Signs of Summer

Some people welcome summer on the summer solstice. For others it is the last day of school or the first day at the beach. For me summer arrives when I have my first ear of Jersey corn.

Those of you who aren’t lucky enough to live in the mid-Atlantic region have my pity. You don’t know what you are missing. There is nothing so wonderful as fresh ear of sweet white corn grown in the fertile fields of southern New Jersey. Believe me, I have tried corn all over the world, including Iowa. There’s something in the soil in New Jersey. I don’t know what it is. Some children dream of sugar plums. I dreamed of corn.
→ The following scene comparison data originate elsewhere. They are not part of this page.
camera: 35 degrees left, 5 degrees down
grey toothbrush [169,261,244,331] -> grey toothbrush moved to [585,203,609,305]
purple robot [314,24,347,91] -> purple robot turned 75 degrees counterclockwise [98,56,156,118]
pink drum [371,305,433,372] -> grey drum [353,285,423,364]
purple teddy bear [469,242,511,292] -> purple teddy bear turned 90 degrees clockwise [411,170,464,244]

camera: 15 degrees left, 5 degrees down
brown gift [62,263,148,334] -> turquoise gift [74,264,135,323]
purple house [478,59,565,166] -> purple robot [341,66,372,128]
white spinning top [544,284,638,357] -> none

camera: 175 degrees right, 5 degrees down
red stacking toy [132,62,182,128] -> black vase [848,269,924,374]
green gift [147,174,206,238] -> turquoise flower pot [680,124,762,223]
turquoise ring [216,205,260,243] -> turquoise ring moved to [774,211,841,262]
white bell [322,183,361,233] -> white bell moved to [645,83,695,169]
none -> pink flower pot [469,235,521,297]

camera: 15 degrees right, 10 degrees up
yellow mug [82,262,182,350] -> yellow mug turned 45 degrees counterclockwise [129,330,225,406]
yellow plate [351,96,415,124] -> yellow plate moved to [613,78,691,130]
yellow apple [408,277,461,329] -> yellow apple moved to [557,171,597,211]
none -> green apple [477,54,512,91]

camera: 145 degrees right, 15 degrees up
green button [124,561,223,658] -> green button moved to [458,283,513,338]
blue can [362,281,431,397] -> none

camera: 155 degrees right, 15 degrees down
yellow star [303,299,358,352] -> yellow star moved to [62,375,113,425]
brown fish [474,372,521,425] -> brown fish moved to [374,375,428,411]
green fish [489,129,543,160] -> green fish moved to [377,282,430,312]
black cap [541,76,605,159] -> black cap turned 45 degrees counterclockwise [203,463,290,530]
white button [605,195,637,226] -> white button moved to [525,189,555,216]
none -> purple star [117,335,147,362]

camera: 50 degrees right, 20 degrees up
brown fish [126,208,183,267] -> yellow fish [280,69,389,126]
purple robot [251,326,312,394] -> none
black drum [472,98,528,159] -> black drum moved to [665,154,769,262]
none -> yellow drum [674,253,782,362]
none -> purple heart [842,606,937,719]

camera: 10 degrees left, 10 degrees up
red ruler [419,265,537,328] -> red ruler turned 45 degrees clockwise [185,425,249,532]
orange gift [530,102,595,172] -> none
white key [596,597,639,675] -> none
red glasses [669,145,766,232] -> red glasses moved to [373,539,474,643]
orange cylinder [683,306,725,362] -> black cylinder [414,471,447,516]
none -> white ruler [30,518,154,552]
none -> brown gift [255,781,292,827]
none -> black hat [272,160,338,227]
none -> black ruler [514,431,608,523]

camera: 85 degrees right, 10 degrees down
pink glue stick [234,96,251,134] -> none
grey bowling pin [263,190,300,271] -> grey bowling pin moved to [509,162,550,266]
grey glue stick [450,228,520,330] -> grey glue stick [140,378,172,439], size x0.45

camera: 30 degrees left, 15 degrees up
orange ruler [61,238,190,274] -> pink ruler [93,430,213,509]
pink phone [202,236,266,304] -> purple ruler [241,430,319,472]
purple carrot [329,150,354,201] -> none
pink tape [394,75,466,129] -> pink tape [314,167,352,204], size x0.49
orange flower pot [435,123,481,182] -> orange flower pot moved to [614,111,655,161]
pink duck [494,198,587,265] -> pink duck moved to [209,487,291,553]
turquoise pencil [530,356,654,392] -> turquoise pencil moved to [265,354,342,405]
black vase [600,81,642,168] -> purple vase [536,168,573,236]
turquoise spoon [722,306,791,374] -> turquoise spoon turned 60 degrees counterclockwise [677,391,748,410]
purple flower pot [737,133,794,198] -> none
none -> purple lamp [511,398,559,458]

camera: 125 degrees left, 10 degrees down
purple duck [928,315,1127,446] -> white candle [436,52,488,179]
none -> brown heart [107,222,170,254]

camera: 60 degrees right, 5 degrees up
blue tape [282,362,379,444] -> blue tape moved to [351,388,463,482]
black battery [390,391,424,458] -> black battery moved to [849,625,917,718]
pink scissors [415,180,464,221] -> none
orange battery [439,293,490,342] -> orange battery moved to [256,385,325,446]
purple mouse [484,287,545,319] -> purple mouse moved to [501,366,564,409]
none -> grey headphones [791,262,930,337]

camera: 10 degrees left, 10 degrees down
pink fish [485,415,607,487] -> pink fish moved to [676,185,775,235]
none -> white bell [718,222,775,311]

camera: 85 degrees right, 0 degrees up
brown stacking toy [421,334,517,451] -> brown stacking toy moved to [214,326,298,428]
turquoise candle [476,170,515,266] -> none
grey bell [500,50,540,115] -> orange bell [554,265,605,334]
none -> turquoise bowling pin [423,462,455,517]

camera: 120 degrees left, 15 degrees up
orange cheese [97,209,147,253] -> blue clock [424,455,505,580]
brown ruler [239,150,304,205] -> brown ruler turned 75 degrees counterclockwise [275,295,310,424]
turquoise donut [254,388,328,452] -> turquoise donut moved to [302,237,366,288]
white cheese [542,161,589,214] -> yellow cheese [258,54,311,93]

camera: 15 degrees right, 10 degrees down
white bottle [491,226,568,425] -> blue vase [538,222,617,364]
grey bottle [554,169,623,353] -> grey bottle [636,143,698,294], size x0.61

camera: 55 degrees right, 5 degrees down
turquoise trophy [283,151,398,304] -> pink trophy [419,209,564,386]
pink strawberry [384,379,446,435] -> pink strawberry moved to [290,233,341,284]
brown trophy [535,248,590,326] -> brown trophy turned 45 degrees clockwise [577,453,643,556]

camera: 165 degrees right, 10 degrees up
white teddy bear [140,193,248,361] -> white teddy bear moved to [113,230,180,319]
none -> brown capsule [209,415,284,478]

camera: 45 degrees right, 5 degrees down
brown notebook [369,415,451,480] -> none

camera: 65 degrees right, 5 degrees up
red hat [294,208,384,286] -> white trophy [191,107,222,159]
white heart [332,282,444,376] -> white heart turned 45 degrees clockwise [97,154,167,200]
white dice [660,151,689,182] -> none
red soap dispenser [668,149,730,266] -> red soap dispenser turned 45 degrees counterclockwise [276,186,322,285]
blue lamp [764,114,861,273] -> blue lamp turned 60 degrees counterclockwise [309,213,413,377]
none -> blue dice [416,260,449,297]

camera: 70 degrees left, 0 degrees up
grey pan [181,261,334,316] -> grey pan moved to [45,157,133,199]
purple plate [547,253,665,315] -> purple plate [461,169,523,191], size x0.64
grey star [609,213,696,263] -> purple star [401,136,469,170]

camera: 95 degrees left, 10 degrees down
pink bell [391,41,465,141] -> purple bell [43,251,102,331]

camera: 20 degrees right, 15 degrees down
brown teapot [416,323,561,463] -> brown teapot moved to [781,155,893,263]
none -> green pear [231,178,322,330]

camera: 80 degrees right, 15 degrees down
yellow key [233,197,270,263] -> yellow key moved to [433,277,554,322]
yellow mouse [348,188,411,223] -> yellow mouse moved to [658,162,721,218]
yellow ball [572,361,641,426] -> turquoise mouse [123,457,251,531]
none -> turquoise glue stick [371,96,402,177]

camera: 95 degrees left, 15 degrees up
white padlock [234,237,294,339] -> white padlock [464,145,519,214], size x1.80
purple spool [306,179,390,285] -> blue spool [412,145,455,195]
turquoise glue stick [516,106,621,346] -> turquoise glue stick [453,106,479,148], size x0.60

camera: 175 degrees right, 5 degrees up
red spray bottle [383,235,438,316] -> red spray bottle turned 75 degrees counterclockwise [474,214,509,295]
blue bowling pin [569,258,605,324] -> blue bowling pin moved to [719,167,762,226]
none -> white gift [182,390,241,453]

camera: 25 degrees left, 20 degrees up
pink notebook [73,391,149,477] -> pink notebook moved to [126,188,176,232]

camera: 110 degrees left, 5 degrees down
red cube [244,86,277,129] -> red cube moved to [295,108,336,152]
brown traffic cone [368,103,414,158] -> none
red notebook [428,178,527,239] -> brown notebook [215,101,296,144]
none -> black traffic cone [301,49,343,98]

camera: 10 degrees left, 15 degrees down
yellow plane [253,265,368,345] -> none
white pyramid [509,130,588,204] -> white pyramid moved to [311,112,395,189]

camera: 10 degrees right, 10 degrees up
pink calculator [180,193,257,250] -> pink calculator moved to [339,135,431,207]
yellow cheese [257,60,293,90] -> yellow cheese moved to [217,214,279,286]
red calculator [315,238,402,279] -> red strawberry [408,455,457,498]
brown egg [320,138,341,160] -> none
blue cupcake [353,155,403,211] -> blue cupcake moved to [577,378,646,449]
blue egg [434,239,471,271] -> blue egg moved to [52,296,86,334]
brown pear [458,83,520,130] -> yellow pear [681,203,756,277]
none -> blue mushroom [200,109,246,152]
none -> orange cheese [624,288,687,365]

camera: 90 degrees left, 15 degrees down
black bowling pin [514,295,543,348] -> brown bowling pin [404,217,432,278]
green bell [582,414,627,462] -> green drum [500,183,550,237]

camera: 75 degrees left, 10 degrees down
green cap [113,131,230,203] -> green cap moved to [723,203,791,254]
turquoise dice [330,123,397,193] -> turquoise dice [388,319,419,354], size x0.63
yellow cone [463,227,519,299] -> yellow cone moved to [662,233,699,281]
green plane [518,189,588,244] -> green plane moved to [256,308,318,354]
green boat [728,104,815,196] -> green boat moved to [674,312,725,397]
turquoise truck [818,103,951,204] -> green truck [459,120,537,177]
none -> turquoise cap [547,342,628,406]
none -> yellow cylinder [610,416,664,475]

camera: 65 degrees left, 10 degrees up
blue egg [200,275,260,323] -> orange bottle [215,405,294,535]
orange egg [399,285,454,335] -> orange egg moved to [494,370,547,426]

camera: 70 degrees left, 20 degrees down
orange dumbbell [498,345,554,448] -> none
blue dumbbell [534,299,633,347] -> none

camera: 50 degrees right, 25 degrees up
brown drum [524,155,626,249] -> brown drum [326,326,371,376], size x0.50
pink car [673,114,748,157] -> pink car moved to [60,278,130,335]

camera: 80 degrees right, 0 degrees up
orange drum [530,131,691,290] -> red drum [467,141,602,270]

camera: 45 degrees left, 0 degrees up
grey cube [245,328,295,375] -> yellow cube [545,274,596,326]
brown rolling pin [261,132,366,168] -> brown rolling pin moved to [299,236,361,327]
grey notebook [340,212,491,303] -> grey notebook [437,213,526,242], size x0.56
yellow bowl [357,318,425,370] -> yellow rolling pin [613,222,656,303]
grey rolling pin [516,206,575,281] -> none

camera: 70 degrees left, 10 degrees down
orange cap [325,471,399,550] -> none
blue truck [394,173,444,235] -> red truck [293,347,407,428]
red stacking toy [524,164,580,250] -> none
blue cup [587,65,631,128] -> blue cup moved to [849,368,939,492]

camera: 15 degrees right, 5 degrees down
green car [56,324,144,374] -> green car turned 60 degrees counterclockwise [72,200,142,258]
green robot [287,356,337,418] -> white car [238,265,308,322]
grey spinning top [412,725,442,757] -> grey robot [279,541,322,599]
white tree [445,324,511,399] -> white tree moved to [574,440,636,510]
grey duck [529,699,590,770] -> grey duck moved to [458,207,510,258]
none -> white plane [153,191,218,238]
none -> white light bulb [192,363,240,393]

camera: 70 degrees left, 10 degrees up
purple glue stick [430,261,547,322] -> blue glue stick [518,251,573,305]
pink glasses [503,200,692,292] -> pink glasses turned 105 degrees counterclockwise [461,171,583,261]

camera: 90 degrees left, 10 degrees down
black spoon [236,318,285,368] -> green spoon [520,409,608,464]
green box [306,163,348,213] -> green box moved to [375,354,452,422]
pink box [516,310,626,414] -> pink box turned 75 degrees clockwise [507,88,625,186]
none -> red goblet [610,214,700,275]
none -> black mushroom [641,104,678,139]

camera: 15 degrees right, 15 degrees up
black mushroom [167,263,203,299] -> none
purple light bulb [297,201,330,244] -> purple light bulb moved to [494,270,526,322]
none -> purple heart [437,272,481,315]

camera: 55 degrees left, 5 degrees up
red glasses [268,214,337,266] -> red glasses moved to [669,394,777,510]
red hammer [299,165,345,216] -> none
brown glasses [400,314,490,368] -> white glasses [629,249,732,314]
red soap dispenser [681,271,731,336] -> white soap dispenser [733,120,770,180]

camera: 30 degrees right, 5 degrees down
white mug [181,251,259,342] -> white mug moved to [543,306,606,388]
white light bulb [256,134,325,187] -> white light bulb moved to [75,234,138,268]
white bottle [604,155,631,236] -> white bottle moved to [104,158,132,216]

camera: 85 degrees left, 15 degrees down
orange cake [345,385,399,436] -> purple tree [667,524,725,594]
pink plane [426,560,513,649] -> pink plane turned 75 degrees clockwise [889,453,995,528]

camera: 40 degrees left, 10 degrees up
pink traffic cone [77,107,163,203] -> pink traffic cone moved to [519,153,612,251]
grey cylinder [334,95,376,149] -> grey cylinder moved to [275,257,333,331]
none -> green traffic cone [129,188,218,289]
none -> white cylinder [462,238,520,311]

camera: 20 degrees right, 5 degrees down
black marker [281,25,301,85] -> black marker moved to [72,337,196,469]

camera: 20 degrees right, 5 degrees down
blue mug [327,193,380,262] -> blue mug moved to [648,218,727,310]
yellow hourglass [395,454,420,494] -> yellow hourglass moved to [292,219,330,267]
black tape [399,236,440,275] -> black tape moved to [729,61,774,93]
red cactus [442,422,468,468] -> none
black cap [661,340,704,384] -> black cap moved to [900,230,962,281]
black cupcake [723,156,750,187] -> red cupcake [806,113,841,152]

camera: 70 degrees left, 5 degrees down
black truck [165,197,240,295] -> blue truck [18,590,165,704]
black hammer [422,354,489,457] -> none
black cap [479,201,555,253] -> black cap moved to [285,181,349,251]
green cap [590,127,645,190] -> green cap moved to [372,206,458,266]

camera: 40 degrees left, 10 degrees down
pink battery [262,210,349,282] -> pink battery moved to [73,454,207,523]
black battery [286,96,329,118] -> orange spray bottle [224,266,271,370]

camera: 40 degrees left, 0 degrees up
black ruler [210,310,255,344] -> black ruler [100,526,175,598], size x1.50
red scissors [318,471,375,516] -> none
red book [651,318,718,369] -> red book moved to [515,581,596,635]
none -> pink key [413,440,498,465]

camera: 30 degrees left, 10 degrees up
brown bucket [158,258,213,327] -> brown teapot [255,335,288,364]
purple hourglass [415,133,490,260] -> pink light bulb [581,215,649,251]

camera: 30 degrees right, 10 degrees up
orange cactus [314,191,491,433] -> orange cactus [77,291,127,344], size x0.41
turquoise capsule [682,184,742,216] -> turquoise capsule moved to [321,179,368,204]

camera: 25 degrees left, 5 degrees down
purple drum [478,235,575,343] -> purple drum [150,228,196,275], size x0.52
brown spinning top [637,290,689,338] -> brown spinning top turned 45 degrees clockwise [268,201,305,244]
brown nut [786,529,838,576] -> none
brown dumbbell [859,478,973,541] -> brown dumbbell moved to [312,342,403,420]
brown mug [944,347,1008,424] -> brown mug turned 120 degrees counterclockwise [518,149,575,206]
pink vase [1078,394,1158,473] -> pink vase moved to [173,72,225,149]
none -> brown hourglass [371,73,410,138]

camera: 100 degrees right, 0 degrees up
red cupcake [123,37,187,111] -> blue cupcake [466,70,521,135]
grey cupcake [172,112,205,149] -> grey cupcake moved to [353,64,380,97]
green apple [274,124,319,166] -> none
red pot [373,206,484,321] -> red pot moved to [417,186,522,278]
Today I had my first ear and it was perfect. Sweet and tender. Of course I slathered it in butter and salt, but honestly it didn’t need it. Good Jersey corn can always hold its own. I was going to take pictures but I just got so excited and couldn’t contain myself. I inhaled it and only remember my plan as I tossed the cobs into the compost. Oops! Here’s a generic picture of corn instead:

Public relations of high-fructose corn syrup

(Photo credit: Wikipedia)

There is only one place I’ll buy corn: a little road side produce stand that I worked at a million years ago. It was my first real job. I spent my summers in flip-flops and gym shorts selling corn and tomatoes and peaches. Working at the stand taught me how to identify a ripe watermelon and introduced me to white peaches. It also enabled my love affair with corn. Every day from July 4th until Labor Day I consumed at least one ear of corn, typically two or three. I’ve even eaten corn raw, straight off the cob. It is one of the only foods that I can eat and eat and eat and never grow tired of. If you are in the area, the stand is on Rt. 41 in Hockessin. If you are heading north it is on the right hand side in the same strip as the Hockessin Book Shelf.

Corn is best enjoyed the day it is picked. If you must buy it in advance, only get it one day in advance. Two at the absolute most. Wait to shuck and clean the corn until the last possible minute. NEVER buy those pre-shucked cellophane packs of corn they sell at the grocery store these days. I don’t know about health hazards, but as a far as taste goes, you might as well just eat the styrofoam tray it comes on. Yuck!

Really good corn should be cooked as simply as possible – grilled, boiled, or roasted. It doesn’t need herbs or marinades or cheese or bacon anything like that. This coming from a girl who puts cheese on everything. One of my favorite sandwiches growing up was peanut butter and cheese. So if I say something doesn’t need cheese, trust me.

I’m a big fan of roasting corn. Preheat the oven to 350* and place your ears (husk on) directly on the rack. Cook for 30 minutes and when you shuck them, the silks fall right off. Once it is cooked you can drench it in butter and salt if you want, but nothing more than that.

Of course, all of this applies to New Jersey corn. If you aren’t in the area…I’m sorry. Feel free to doctor up your corn however you must to make it edible. Add all the bacon and cheese you want.

Also, it’s best to buy corn from a farmer you trust or buy organic as GMO varieties of sweet corn were introduced a few years ago.